Tourner en rond/ la page in Décapage, n°66

 

  • Écoute, je suis embêté, je n’ai rien de mal à dire sur ton texte. Mais quelque chose me gêne… J’ai l’impression que tu te répètes.
  • Que je me répète ?
  • X l’a lu aussi, il aime ce que tu fais, tu le sais, et il me rejoint : tu tournes un peu en rond.
  • … ?
  • Il ne le dit pas tout à fait comme ça, attends, je te lis sa note de lecture…
  • C’est une bonne critique, ça ?
  • Certes, mais je relis : Il faudrait que ce soit le dernier livre où il aborde ce sujet, et qu’il tourne la page. Je crois qu’il a raison, tu risques de t’enfermer…
  • Tourner la page, je veux bien, mais tourner en rond ! Ce que je viens d’écrire, je ne l’avais qu’esquissé avant.
  • Mais c’est encore cette histoire.
  • Oui et non. Je creuse ailleurs. Ce qui est dans ce texte, je l’avais laissé en marge pour pas encombrer les précédents, pour rendre leur ligne plus simple, mais ce que j’ai toujours voulu écrire, c’est ça justement.
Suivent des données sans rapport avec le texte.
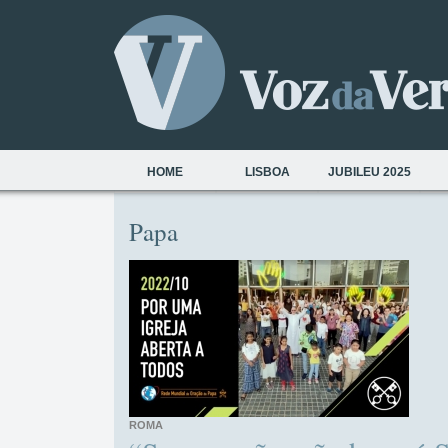
HOME
LISBOA
JUBILEU 2025
Papa
ROMA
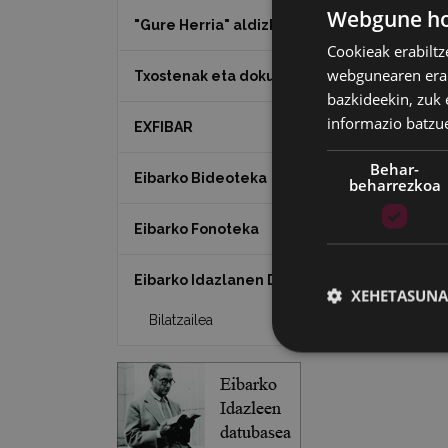
Webgune hon
"Gure Herria" aldizkaria
Cookieak erabiltz
webgunearen erabi
Txostenak eta dokumentuak
bazkideekin, zuk 
informazio batzu
EXFIBAR
Behar-
Eibarko Bideoteka
beharrezkoa
Eibarko Fonoteka
Eibarko Idazlanen Datu-basea
XEHETASUNA
Bilatzailea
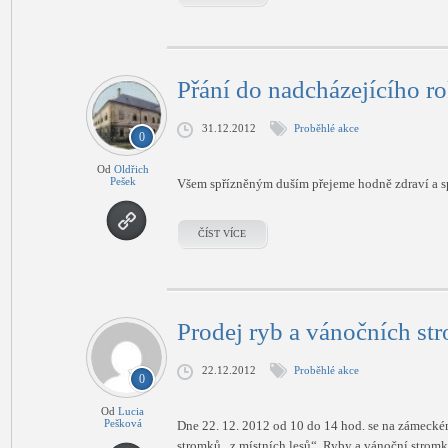
Přání do nadcházejícího r
31.12.2012
Proběhlé akce
0
Od
Oldřich
Pešek
Všem spřízněným duším přejeme hodně zdraví a sp
ČÍST VÍCE
Prodej ryb a vánočních st
22.12.2012
Proběhlé akce
0
Od
Lucia
Pešková
Dne 22. 12. 2012 od 10 do 14 hod. se na zámeckém
stromků „z místních lesů“. Ryby a vánoční strom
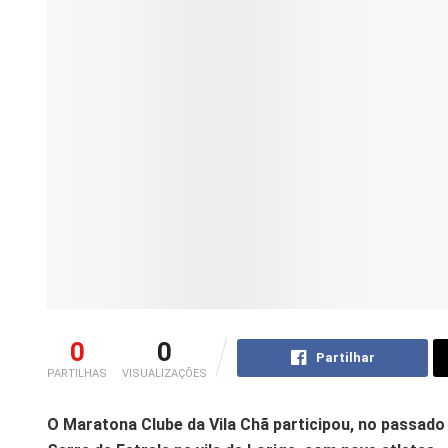
0
0
Partilhar
PARTILHAS
VISUALIZAÇÕES
O Maratona Clube da Vila Chã participou, no passado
  • Ne mésestime pas tes autres livres.
  • Je ne les mésestime pas, ils m’ont mené à celui-ci.
  • Tu le sais, on peut avoir cette impression et ne faire que se redire.
  • Sur le sujet, j’ai vraiment beaucoup fouillé. Eh bien ça, je ne l’ai jamais lu. Je t’assure.
  • Je crois pourtant que tu risques de te commenter. On voudrait que tu ouvres.
  • C’est ce qu’on a reproché à plus d’un, tu le sais. Primo Levi par exemple.
  • C’est pas pareil.
  • Et pourquoi ? Je te rappelle qu’on a longtemps dit que c’était l’écrivain d’un sujet.
  • Ce n’est pas vrai.
  • Je suis d’accord. Il n’empêche que ç’a été une critique récurrente. Et Duras ? Elle a tourné autour de la même chose.
  • Oui, oui, les écrivains n’écrivent qu’un livre… Ne me la fais pas celle-ci !
  • C’est souvent le cas.
  • Parfois Duras…
  • Quand même, Duras !
  • Ouais… Je t’avoue qu’elle m’ennuie un peu.
  • Et Ernaux ?
  • Ah, elle ! Elle réduit, elle réduit et ça tourne petit.
  • Eh bien, moi je trouve qu’elle va loin. Même si elle limite ce qu’elle écrit, tu ne peux nier qu’elle va à l’os.
  • Peut-être, mais ça manque d’horizon.
  • Affaire de classe alors ?
  • Misogyne pendant tu y es ?
  • C’est toi qui le dis… Et Modiano ?
  • Il écrit sans fin, c’est un peu différent.
  • Moi, ça a fini par m’ennuyer.
  • Bon, revenons à ton manuscrit. On pourrait le publier, mais ce serait le dernier sur cette histoire… Même si…
  • Même si ?
  • Il y a cette scène à la fin. Quand tu te mets tout nu et que tu danses, c’est vrai ça ?
  • Pourquoi ?
  • C’est un peu ridicule, non ?
  • Je t’ai vexé ?
  • Non, je suis surpris.
  • Excuse-moi. Bon, explique…
  • Si tu ne comprends pas ce qui se passe…
  • Tu es fâché ?
  • Un peu triste que tu ne voies pas.
  • Il y a vraiment de beaux passages, je le reconnais. En revanche, les poèmes que tu as insérés ne me convainquent pas. Il faut changer ton titre. Et cette dernière scène…
  • Mais elle m’a donné le livre, sa structure. C’est en l’écrivant que j’ai tout compris. Ce qui ne trouvait pas sa forme s’est ordonné. J’ai ôté des paragraphes, déplacé quelques-uns, et c’était là. Et excuse-moi, ça, j’en suis sûr.
  • Tu as peut-être raison. Je reste quand même avec l’impression que tu te répètes, ça m’embête.
  • Si tu gardes des réserves, alors n’en parlons plus. Je vais l’adresser à quelqu’un d’autre, on verra bien. D’accord ?
  • Tu ne m’en veux pas ?
  • Je préfère ta franchise.
  • Alors, d’accord. Et j’espère que tu vas vite commencer autre chose.
  • J’ai besoin de temps. Ça viendra, c’est sûr. Je ne tourne pas en rond, j’écris en spirale. Et je ne vais pas me forcer pour te faire plaisir ?
  • Je ne te demande pas ça.
  • Bon, si on allait déjeuner ?
  • Mais dis-moi, c’est vrai que Modiano t’ennuie ? C’est pourtant bien Modiano.
  • Tu ne trouves pas qu’il tourne en rond ?
  • Toi, tu m’en veux ! Allons déjeuner.